AI in practice

Japan develops its own culturally sensitive language model

Matthias Bastian
Abstract visualisation of the japanese fleg in a data stream

Midjourney prompted by THE DECODER

The Japanese government and major technology companies such as NEC, Fujitsu and SoftBank are investing "hundreds of millions" in the development of a Japanese language model.

This Japanese language model is supposed to represent cultural and linguistic subtleties better than ChatGPT and the like. It will be trained on Japanese texts using the national supercomputer Fugaku.

Few letters against many characters

Keisuke Sakaguchi, a researcher in natural language processing at Tohoku University in Japan, sees the differences in the alphabet system and the limited training data of Western systems as a disadvantage for Japanese users.

For example, ChatGPT sometimes generates "extremely rare characters that most people have never seen" and rare unknown words, Sakaguchi said. Similarly, ChatGPT often fails to apply culturally appropriate and polite communication norms when generating responses in Japanese.

The English alphabet has 26 characters, while Japanese has at least two groups of 48 characters, plus 2,136 commonly used Chinese characters (Kanji). In addition, there are different pronunciations for each character and approximately 50,000 rarely used Kanji characters.

Japan gets its own LLM benchmark

To measure LLMs' sensitivity to Japanese culture, the researchers developed the Rakuda Ranking, which uses GPT-4-generated questions to measure how well LLMs can answer Japan-specific questions. The current best open Japanese LLM is ranked fourth in this ranking. The list is topped by GPT-3.5, and GPT-4 should significantly outperform its predecessor.

The Japanese LLM being developed by Tokyo Institute of Technology, Tohoku University, Fujitsu, and government-funded RIKEN is expected to be released as open source next year and will have at least 30 billion parameters.
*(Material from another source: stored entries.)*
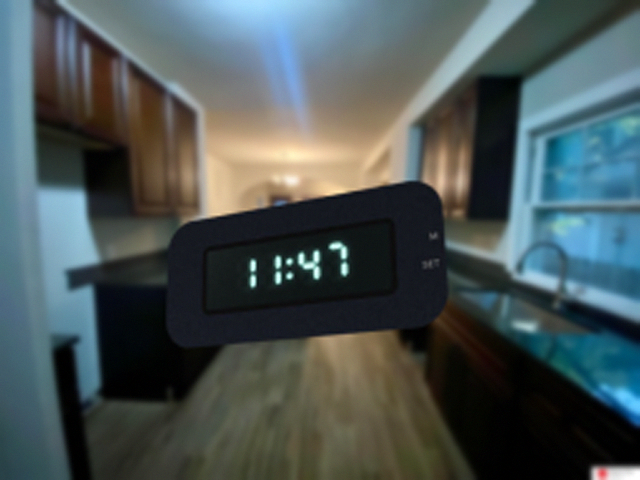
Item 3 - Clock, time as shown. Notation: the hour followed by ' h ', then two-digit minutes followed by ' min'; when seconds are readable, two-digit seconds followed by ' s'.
11 h 47 min
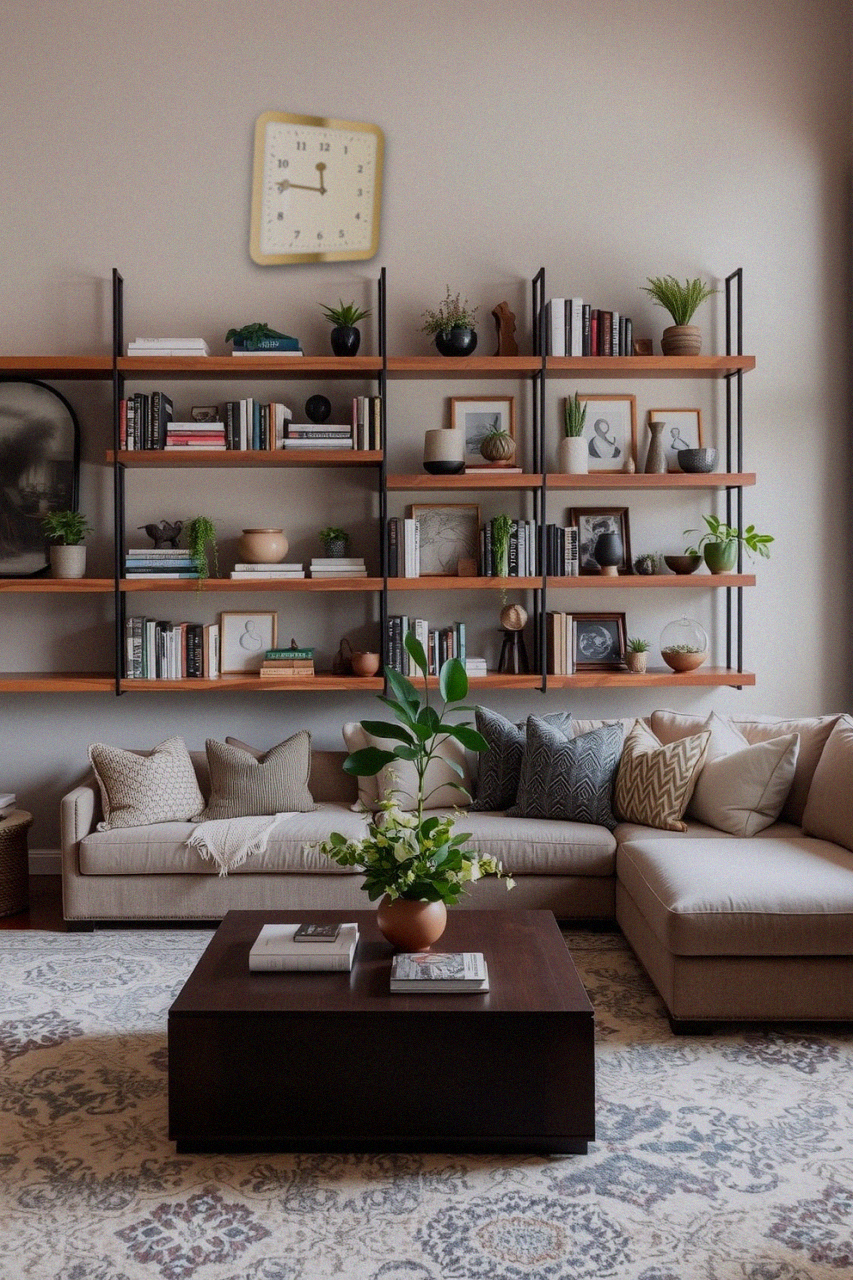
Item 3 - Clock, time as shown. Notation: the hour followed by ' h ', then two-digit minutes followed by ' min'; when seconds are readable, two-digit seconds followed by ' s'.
11 h 46 min
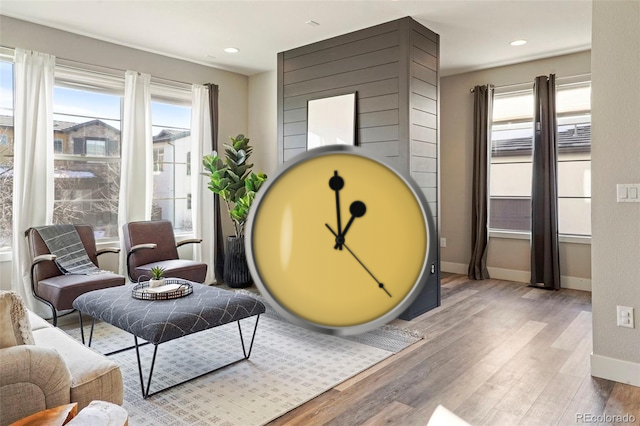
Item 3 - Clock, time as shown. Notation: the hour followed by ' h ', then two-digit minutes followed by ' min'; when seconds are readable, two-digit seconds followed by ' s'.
12 h 59 min 23 s
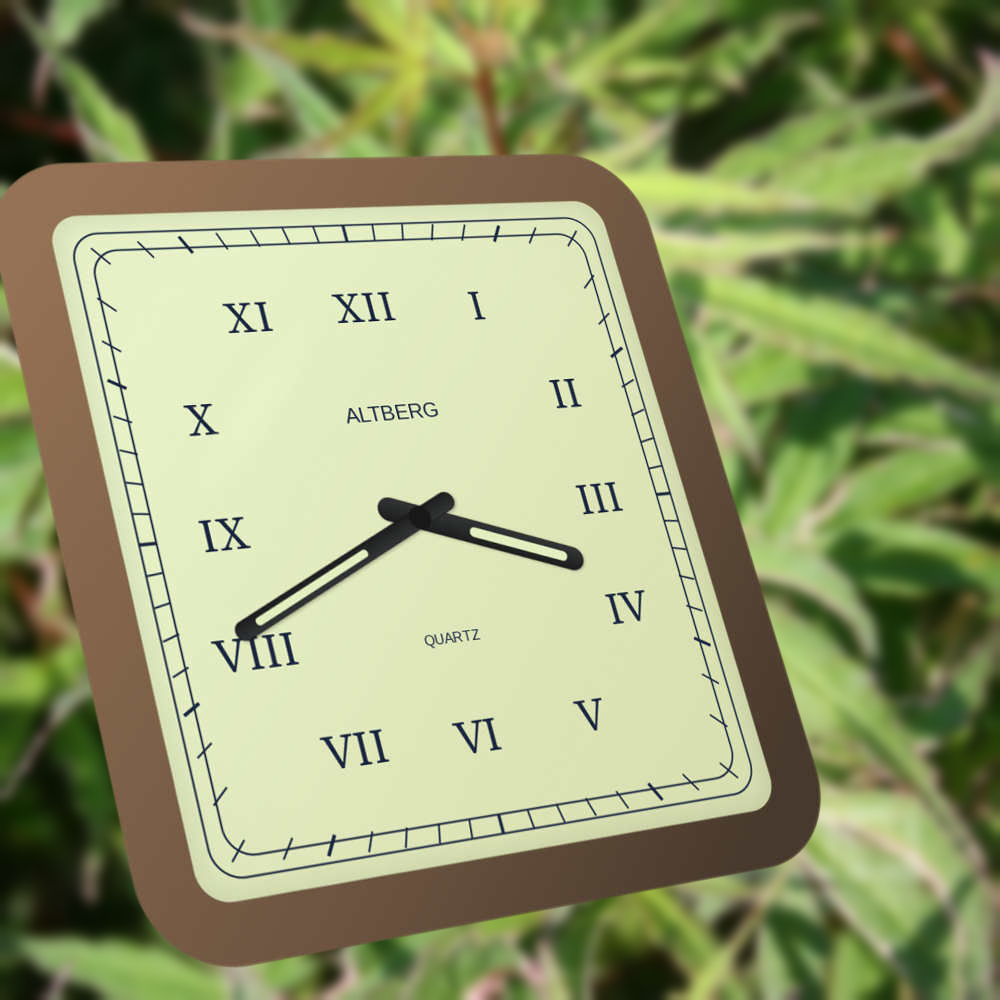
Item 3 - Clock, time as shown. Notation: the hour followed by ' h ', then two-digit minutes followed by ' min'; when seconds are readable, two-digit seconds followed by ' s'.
3 h 41 min
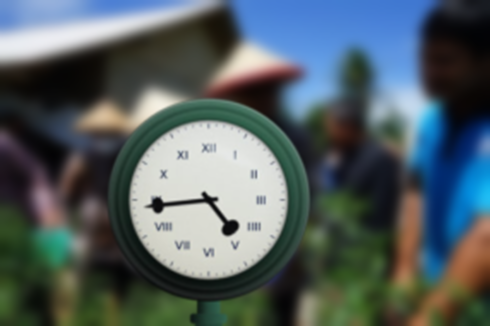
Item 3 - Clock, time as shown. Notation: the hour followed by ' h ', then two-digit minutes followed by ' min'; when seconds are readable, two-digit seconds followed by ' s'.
4 h 44 min
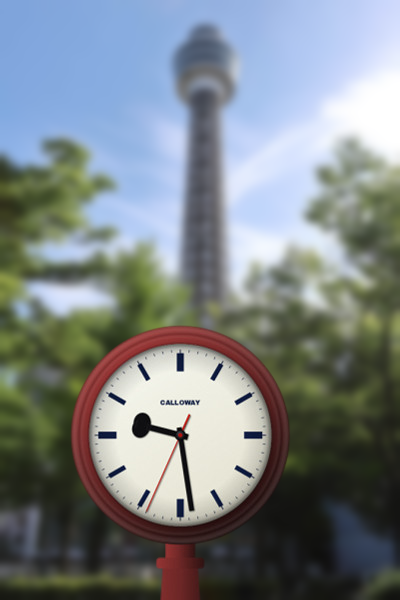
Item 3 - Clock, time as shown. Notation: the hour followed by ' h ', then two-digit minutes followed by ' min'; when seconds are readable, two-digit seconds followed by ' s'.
9 h 28 min 34 s
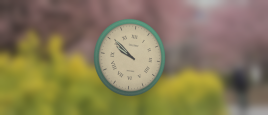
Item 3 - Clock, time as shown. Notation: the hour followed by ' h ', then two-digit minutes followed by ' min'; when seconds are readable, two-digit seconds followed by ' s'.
9 h 51 min
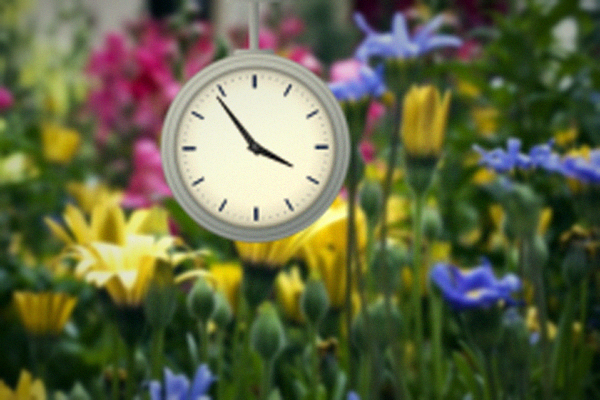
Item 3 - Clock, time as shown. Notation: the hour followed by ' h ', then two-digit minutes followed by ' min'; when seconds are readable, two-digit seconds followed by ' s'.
3 h 54 min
A much larger model is being built by Japan's Ministry of Education, Culture, Sports, Science and Technology. The model, with at least 100 billion parameters, will also be based on the Japanese language and optimized for scientific applications: Based on published research, it will generate new hypotheses to accelerate research. The model will cost approximately $200 million and is expected to be available to the public in 2031.

Recently, the Japanese Ministry of Education also issued guidelines allowing the limited use of generative artificial intelligence such as ChatGPT in elementary, middle, and high schools.